Şimdi bu değerlendirmelerden Uludere olayının ortaya çıkarılmasını istemediğimiz ya da Başbuğ’un yargılanmasından rahatsız olduğumuz anlamını çıkarmak isteyenler çıkabilir.
Hayır asla!
İlker Başbuğ hakkında bu kadar iddia varken yargılanmaması hata olurdu. Elbette hesap vermeli. Yaptığı yanlış işler varsa ve gerçekten iddia edildiği gibi “darbe yapmaya teşebbüs” suçunu işlediyse hesap vermelidir. Uludere olayında da sorumlular her kim ise mutlaka cezasını çekmelidir. Bu ülke de bu acıları bir daha yaşamak istemiyorsak mutlaka bu karanlık noktalar aydınlatılmalıdır. Biz sonuna kadar gidilmelidir diyenlerdeniz.
Benim canımı sıkan birilerinin İslamcı kalemleri itibarsızlaştırmaya çalışması, herşeyi biz biliriz edası ve kendilerini eleştirilemez ilan ederek kutsamasıdır.
Uludere olayında daha ne olduğu belli olmadan “sorumlu MİT” ilan edildiğinde kendi kendime “Eyvah!” demiştim. Twitter’da yazdığım ilk cümle şu olmuştu; İsrail’in istenmeyen adam ilan ettiği Hakan Fidan’ı birileri linç etmeye mi çalışıyor?”.
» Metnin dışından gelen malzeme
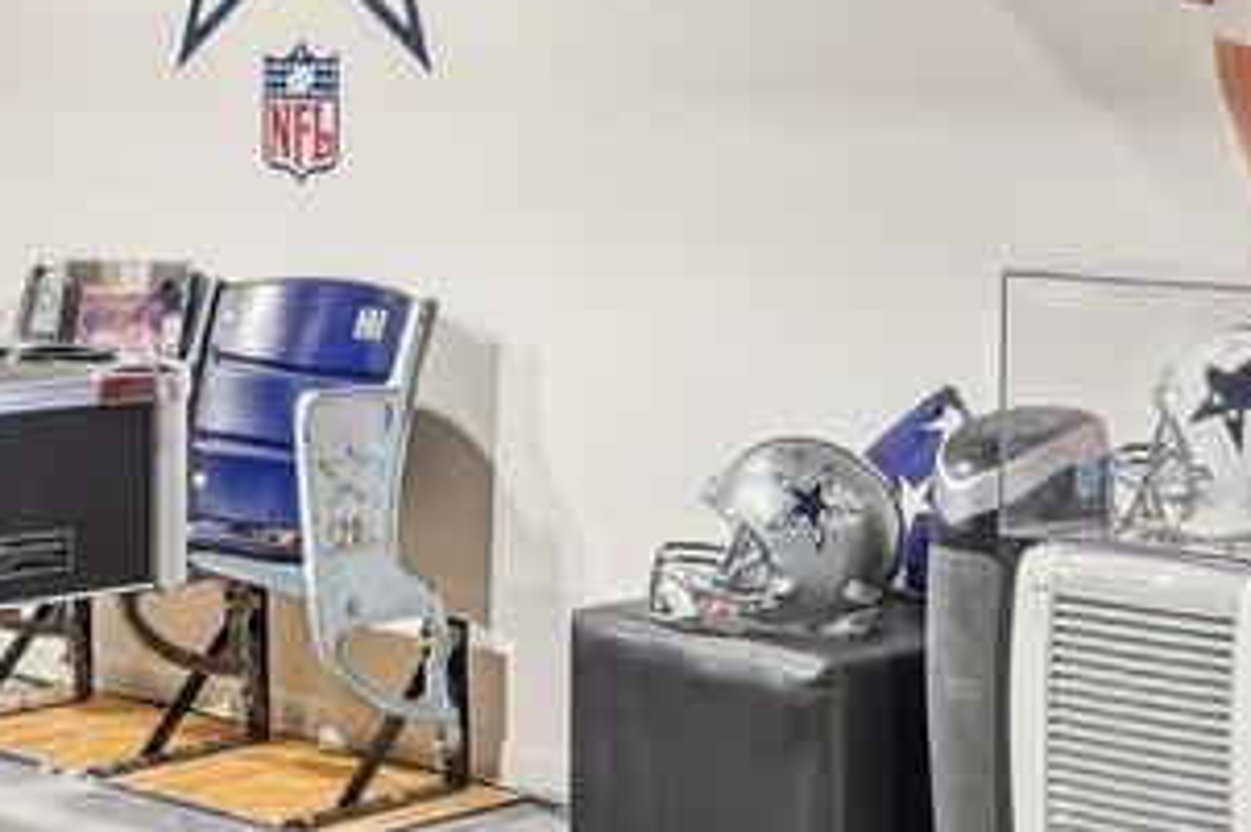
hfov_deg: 21.3
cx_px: 352
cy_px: -43
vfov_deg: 14.1
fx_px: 3299
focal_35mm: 95
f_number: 8
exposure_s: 1.3
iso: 500
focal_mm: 14
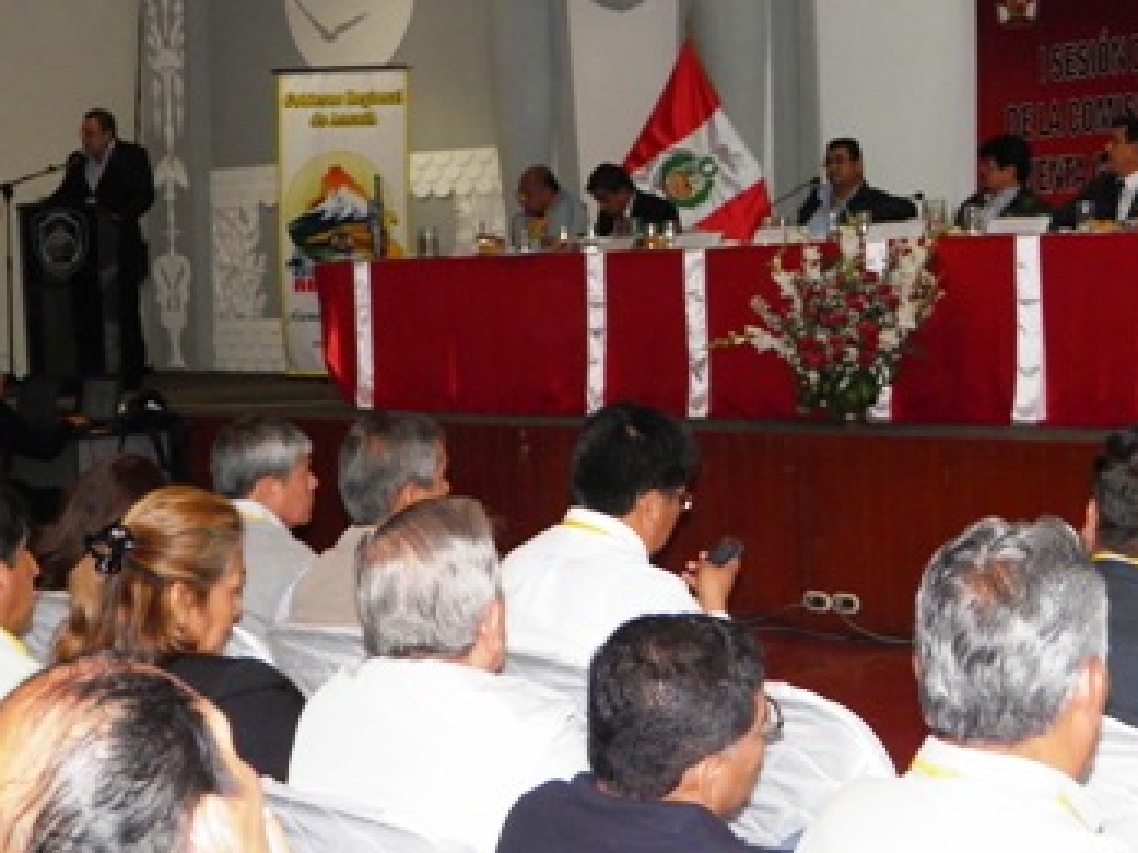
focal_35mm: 71
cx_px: 679
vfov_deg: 20.7
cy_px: 305
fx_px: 2333
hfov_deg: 27.4
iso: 250
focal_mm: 10
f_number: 3.6
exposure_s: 1/80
Hakan Fidan’ı tanımam, MİT’le ilişkim yok ama İsrail bir adamı “istenmeyen adam” ilan etti ise o adam mutlaka Siyonistler’in çarkına çomak sokmuştur ve iyi de yapmıştır diye düşünüyorum.
Şimdi bunu düşündüm diye MİTÇİ’mi oldum acaba!
Biz İslamcılar/Müslümanlar’ın Ümmet ve müslümanların maslahatı diye bir endişesi vardır. İsterseniz bunu bir örnekle açıklayalım; siyasi anlamda Başbakan Erdoğan’la ayrı düştük ama Erdoğan’ı doğal olmayan yollarla hedef seçip “öldürmek” ve “linç” etmek isteyenlere karşı tavrımız, merhum Muhsin Yazıcıoğlu’nun RefahYol hükümetine dışarıdan destek verirken söylediği söze yakındır. Ne demişti o günlerde merhum Muhsin Yazıcıoğlu; “Müslümanların iktidarını engelledi dedirtmem”
Ben kendi adıma böyle düşünüyorum. Hatalarını görmekle ve eleştirmekle birlikte AK Parti iktidarına da, ona destek veren İslamcı kalemleri de biz kardeşimiz biliriz. Ama hiçbir zaman kardeşlerimize “parmak” sallamayız bazılarının yaptığı gibi. Bilinsin istedim.